When my next parinda got the impression of this terrible war, he became a warrior dedicated to bringing humans closer to nature once again and reinstating the respect that our rivers deserve by encouraging people to revive the rivers around them.
Rajesh Pandit is a common man. He has a family and a job to sustain his family. On account of his work, he often has to travel to different parts of the country. During these trips, he was able to carefully notice modern development, and understand its impact across different parts of India. Every time he would come across a disastrous impact, he’d feel extremely disappointed. However, as he had a lot of family responsibilities, he shied away from taking any step.
Things changed for Rajesh a few years ago when the government ordered indiscriminate felling of thousand-year-old trees for the construction of a Mumbai to Agra highway just outside Nashik. This was unbearable for him and he launched an agitation against the same.
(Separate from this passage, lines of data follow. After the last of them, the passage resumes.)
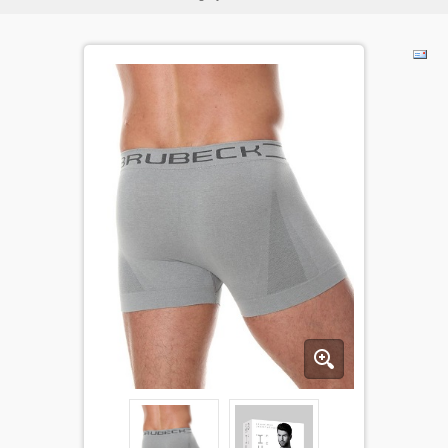
BĒRNIEM
KOLEKCIJAS
NODERĪGI
AKCIJAS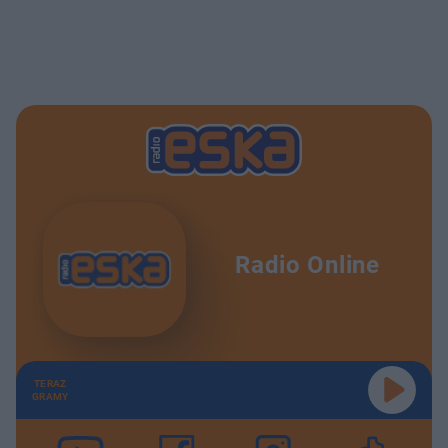
Radio Online
TERAZ
GRAMY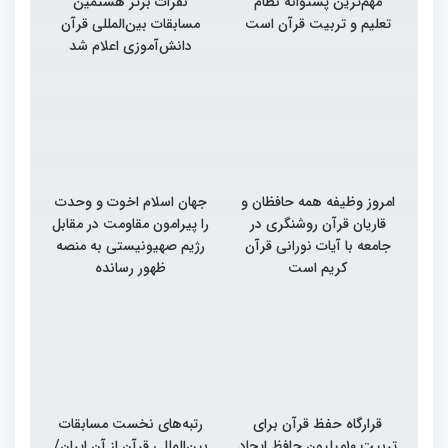
مهم‌ترین پشتوانه نظام
نفرات برتر هشتمین
تعلیم و تربیت قرآن است
مسابقات بین‌المللی قرآن
دانش‌آموزی اعلام شد
امروز وظیفه همه حافظان و
جهان اسلام اخوت و وحدت
قاریان قرآن روشنگری در
را پیرامون مقاومت در مقابل
جامعه با آیات نورانی قرآن
رژیم صهیونیستی به منصه
کریم است
ظهور رسانده
قرارگاه حفظ قرآن برای
رتبه‌های نخست مسابقات
تربیت ۱۰میلیون حافظ ایجاد
بین‌المللی قرآن از آن ایران/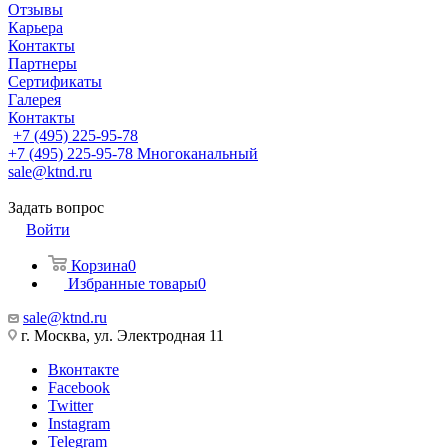
Отзывы
Карьера
Контакты
Партнеры
Сертификаты
Галерея
Контакты
+7 (495) 225-95-78
+7 (495) 225-95-78
Многоканальный
sale@ktnd.ru
Задать вопрос
Войти
Корзина
0
Избранные товары
0
sale@ktnd.ru
г. Москва, ул. Электродная 11
Вконтакте
Facebook
Twitter
Instagram
Telegram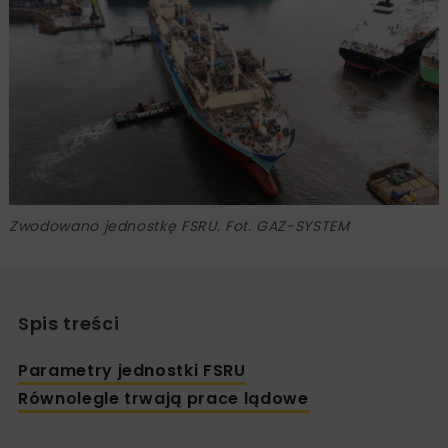
Zwodowano jednostkę FSRU. Fot. GAZ-SYSTEM
Spis treści
Parametry jednostki FSRU
Równolegle trwają prace lądowe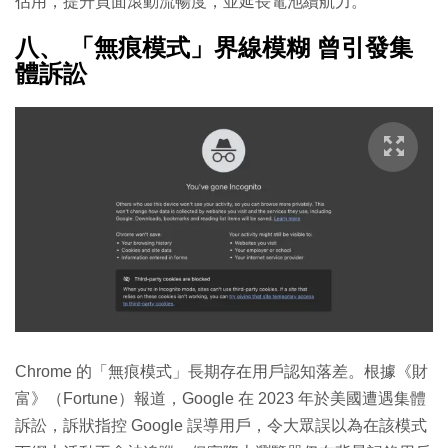
佔用，提升頁面滾動流暢度，並延長電池續航力。
八、 「無痕模式」界線模糊 曾引發集
體訴訟
Chrome 的「無痕模式」長期存在用戶認知落差。根據《財
富》（Fortune）報道，Google 在 2023 年於美國遭遇集體
訴訟，訴狀指控 Google 誤導用戶，令大眾誤以為在該模式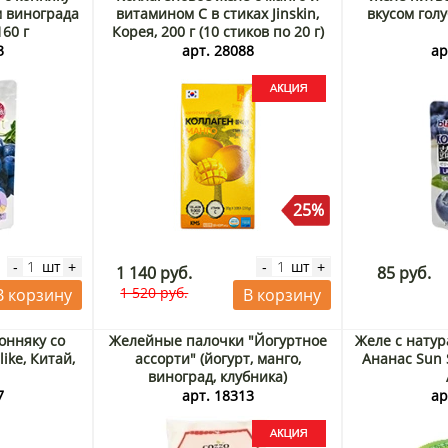
м винограда
витамином С в стиках Jinskin,
вкусом голу
160 г
Корея, 200 г (10 стиков по 20 г)
Акция
3
арт. 28088
ар
25%
шт
шт
-
+
-
+
1 140 руб.
85 руб.
1 520 руб.
В корзину
В корзину
онняку со
Желейные палочки "Йогуртное
Желе с нату
ike, Китай,
ассорти" (йогурт, манго,
Ананас Sun S
виноград, клубника)
Коззо/Cozzo, Малайзия, 240 г
7
арт. 18313
ар
Акция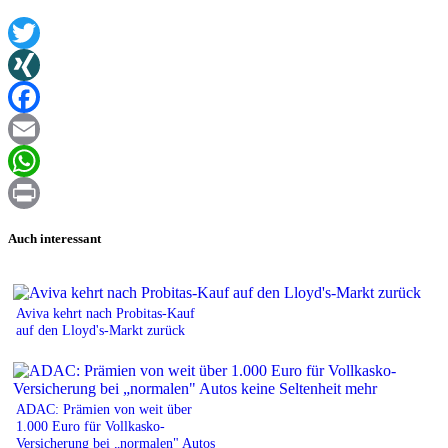
Twitter
XING
Facebook
Email
WhatsApp
Print
Auch interessant
Aviva kehrt nach Probitas-Kauf
auf den Lloyd's-Markt zurück
ADAC: Prämien von weit über
1.000 Euro für Vollkasko-
Versicherung bei „normalen" Autos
He filed a petition against the Maharashtra state government in the Mumbai High Court. Eventually, he was successful in protecting the trees in the disputed region.
Around the same time, his attention was grabbed by the pollution in river Godavari. He realised that the river, that once formed the basis of existence for the city of Nashik was now struggling to save its own existence. Rajesh decided to involve youth and children, and launched a movement. However, as usually happens in this nation, things were not moving forward beyond mere assurances from authorities. He realised that, once again, he was not left with any option but to approach the judiciary. He filed a petition against Nashik city’s municipal corporation, the state government and the Centre. When the judges reprimanded the administration, some work finally started for the restoration of the Godavari.
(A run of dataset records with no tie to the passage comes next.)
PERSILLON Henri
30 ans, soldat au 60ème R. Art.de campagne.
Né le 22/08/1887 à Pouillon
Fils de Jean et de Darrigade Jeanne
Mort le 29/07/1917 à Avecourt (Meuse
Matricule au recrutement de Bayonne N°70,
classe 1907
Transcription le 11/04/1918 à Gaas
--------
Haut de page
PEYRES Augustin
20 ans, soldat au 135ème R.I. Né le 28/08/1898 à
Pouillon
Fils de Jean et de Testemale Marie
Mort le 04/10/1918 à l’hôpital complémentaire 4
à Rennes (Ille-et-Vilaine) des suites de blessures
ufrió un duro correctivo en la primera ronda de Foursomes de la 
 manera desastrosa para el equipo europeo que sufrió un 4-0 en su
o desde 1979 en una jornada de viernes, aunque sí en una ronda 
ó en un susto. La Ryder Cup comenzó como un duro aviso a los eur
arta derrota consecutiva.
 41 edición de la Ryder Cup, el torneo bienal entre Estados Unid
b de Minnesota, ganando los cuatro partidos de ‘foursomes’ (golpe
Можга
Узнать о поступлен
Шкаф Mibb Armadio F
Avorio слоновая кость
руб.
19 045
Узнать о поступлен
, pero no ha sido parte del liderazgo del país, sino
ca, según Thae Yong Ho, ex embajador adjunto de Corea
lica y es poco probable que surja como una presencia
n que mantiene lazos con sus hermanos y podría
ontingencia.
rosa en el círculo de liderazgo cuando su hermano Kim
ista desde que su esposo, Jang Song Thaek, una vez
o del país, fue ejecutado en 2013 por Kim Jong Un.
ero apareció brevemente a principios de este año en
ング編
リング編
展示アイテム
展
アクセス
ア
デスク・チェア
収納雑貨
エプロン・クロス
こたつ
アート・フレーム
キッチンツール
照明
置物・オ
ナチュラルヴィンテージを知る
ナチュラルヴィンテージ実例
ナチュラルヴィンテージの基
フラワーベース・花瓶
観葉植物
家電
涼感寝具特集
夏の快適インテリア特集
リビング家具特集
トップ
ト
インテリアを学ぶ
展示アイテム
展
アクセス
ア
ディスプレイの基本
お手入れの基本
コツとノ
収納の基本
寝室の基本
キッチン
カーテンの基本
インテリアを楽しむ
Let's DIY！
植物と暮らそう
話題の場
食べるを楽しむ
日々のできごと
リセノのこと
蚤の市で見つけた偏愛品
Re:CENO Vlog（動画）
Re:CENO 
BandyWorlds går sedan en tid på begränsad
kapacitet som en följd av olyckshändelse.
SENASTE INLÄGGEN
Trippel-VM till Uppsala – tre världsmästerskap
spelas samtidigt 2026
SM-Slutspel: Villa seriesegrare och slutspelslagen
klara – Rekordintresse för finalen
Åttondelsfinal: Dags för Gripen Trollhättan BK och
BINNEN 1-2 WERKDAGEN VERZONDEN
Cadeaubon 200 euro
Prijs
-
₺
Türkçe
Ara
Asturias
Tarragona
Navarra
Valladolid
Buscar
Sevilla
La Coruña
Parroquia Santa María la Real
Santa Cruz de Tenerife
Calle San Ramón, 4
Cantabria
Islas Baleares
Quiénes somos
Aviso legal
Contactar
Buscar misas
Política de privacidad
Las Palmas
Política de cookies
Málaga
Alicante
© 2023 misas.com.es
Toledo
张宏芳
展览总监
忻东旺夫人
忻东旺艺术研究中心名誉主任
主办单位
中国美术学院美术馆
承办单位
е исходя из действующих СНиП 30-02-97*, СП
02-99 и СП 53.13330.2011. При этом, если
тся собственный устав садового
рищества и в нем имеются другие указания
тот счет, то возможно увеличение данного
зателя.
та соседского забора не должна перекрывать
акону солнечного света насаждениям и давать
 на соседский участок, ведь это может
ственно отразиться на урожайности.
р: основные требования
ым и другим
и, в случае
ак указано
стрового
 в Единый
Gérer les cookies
It was a time when the citizens of Nashik had become reckless towards its river. So, besides asking the government to take some necessary steps, it was equally important to create awareness about the importance of a clean and healthy river, and involve the local community in the protection of the Godavari. For this purpose, he launched a mass awareness campaign through which 12 lakh children, in a day, pledged to protect the river. On another day, 6,28,000 trees were planted. Some years later, on a World Environment Day ahead of the Kumbh Mela, Rajesh motivated 22,000 individuals from various sections of the society to come together to launch a community cleaning operation.
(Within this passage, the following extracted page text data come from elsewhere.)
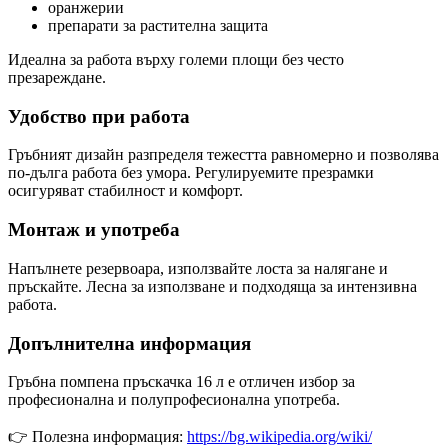
оранжерии
препарати за растителна защита
Идеална за работа върху големи площи без често
презареждане.
Удобство при работа
Гръбният дизайн разпределя тежестта равномерно и позволява
по-дълга работа без умора. Регулируемите презрамки
осигуряват стабилност и комфорт.
Монтаж и употреба
Напълнете резервоара, използвайте лоста за налягане и
пръскайте. Лесна за използване и подходяща за интензивна
работа.
Допълнителна информация
Гръбна помпена пръскачка 16 л е отличен избор за
професионална и полупрофесионална употреба.
👉 Полезна информация:
https://bg.wikipedia.org/wiki/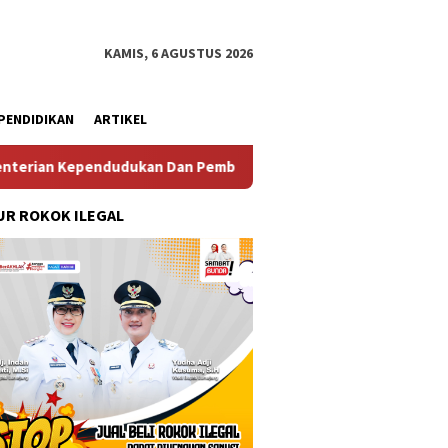
KAMIS, 6 AGUSTUS 2026
PENDIDIKAN
ARTIKEL
dudukan Dan Pembangunan Keluarga
Perkuat Diplomasi 
R ROKOK ILEGAL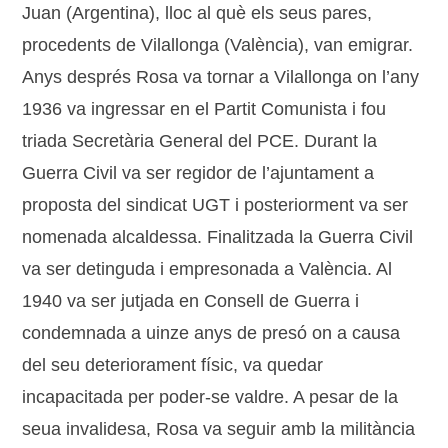
Juan (Argentina), lloc al què els seus pares,
procedents de Vilallonga (València), van emigrar.
Anys després Rosa va tornar a Vilallonga on l’any
1936 va ingressar en el Partit Comunista i fou
triada Secretària General del PCE. Durant la
Guerra Civil va ser regidor de l’ajuntament a
proposta del sindicat UGT i posteriorment va ser
nomenada alcaldessa. Finalitzada la Guerra Civil
va ser detinguda i empresonada a València. Al
1940 va ser jutjada en Consell de Guerra i
condemnada a uinze anys de presó on a causa
del seu deteriorament físic, va quedar
incapacitada per poder-se valdre. A pesar de la
seua invalidesa, Rosa va seguir amb la militància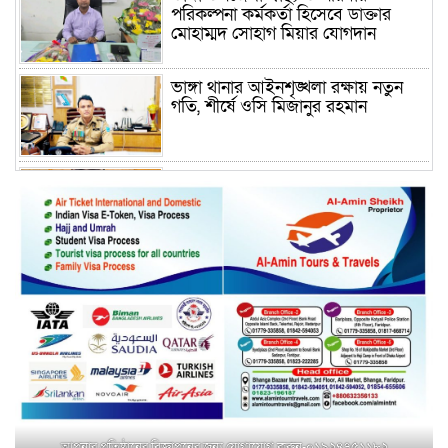
পরিকল্পনা কর্মকর্তা হিসেবে ডাক্তার
মোহাম্মদ সোহাগ মিয়ার যোগদান
ভাঙ্গা থানার আইনশৃঙ্খলা রক্ষায় নতুন
গতি, শীর্ষে ওসি মিজানুর রহমান
ময়মনসিংহের অতিরিক্ত জেলা প্রশাসক
(রাজস্ব) আজিম উদ্দিন ভূমি মন্ত্রণালয়ে
পদায়ন
সাবেক এমপির প্রেস সেক্রেটারি রফিকের
ক্ষমতার দাপট ও গণ-অসন্তোষের তথ্য
গায়েব করে ত্রিশাল থানার সাজানো
রিপোর্ট
মুক্তাগাছায় জুলাই শহীদ সামিদের কবর
জিয়ারত ও পৌর কমিটির কার্যক্রম শুরু
আপনার প্রতিষ্ঠানের বিজ্ঞাপনের জন্য যোগাযোগ করুন-০১৯২৪৭৫১১৮২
Rajesh didn’t stop at these successes, he went on to request the government to build a close relation between the Kumbh Mela and the nature in an effort towards bringing people closer to the needs of their environment. He also began to call the festival the Green Kumbh. However, things could not move as smoothly as he had wished. The powerful people of the city and administration put a lot of pressure on him. Rajesh was labeled a Green Terrorist and an ‘enemy of development’ but he could not be stopped.
Today, the Godavari has managed to earn back its due respect and healthy existence in some parts of Nashik but there’s a long road ahead.
Rajesh believes, “An enemy of the Godavari is an enemy of ours.”